Friday, January 13, 2023

Is The Bündnis 90/Die Grünen (Alliance 90/Green Party) One Focused Party

 No.

For a number of years, they were THE opposition party of Germany.  Since the creation in West Germany (1980) and with the adding of the Alliance 90 folks from old DDR (East Germany) in 1990....they have been evolving.

After the 1998 federal election....the Greens were invited into the SPD coalition....marking the point where they had to accept modifications to their opposition status.  

It's safe to say that two elements of the party began to exist....one still attached to extreme views on the environment, and one being 'relaxed' to some degree....to reach a better world but taking longer to achieve goals.  If you asked me how this ranked with Green voters?  I'd say four out of five were neutral or for the better world....with 20-percent still being extremely pro-environment.

This week, with the protest action going on in the NW part of Germany.....it's again obvious that some segments of the activists are on the far left of the Green Party landscape. 

A big deal?  Well....German political parties have this tendency at times (historically) to break up.  

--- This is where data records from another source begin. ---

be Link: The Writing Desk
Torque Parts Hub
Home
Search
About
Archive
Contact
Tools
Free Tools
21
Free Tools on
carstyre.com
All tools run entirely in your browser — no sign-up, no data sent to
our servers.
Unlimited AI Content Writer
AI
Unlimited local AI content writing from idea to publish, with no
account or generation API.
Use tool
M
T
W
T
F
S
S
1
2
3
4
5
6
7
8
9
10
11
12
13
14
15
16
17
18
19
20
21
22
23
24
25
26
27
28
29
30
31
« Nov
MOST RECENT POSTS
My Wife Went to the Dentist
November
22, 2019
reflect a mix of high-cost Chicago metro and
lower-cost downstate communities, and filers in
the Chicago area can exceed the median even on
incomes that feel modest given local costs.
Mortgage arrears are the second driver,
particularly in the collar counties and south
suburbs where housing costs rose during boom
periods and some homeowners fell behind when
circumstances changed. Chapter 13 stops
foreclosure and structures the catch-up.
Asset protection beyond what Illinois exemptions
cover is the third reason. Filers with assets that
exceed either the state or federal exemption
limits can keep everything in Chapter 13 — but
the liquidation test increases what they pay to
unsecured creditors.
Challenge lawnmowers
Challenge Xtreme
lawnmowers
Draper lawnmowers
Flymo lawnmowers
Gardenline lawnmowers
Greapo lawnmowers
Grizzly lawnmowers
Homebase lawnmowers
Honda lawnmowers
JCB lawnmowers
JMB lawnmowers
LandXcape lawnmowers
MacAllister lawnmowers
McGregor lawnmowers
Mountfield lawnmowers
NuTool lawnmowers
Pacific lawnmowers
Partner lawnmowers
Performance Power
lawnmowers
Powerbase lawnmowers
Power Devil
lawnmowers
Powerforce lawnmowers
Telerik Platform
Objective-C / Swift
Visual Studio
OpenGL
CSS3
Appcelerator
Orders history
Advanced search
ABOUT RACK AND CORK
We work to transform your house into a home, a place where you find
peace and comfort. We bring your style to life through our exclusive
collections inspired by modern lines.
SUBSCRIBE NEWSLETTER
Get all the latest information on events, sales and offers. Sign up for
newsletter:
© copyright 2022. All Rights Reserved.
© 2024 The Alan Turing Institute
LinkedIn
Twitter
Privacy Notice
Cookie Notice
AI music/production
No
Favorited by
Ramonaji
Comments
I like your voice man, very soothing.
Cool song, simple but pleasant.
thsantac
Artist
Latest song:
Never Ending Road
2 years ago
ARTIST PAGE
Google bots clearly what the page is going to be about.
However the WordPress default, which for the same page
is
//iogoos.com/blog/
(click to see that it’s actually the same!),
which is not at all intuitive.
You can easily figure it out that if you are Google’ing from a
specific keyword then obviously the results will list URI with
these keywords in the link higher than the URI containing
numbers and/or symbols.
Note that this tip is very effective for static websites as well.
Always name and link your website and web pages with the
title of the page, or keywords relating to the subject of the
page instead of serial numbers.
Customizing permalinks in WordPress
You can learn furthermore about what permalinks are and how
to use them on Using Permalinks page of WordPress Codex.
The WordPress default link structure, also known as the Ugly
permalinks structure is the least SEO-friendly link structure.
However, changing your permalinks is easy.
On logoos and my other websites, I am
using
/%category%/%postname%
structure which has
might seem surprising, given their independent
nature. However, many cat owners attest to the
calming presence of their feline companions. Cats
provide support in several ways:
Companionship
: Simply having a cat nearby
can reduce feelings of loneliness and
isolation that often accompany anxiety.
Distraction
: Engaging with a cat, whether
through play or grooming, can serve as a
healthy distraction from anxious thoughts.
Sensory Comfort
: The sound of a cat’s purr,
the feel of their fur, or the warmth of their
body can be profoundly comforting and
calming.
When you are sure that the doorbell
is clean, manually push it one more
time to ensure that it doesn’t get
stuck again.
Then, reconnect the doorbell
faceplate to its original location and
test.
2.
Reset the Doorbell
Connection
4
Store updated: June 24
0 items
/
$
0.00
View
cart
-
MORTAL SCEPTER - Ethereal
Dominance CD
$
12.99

I won't say this will occur in this case.....but this effort to give the 16-year olds the right to vote (a SPD priority)....could come at an opportune time where the Greens could break up, and a quarter of their voters walk away to some new political 'unit'.

Presently, if you add the numbers....the Greens have around 20-percent of the German public.  A walk-away situation?  You could knock off 5 points and figure a weakened Green Party would then exist, with a new more radical far-left Green Party sitting always in opposition.  

This figuring into state politics?  I doubt if you'd have any state (of the sixteen) where this new group would have more than 5-percent of the vote.....so they might only be able to get the numbers in a national election.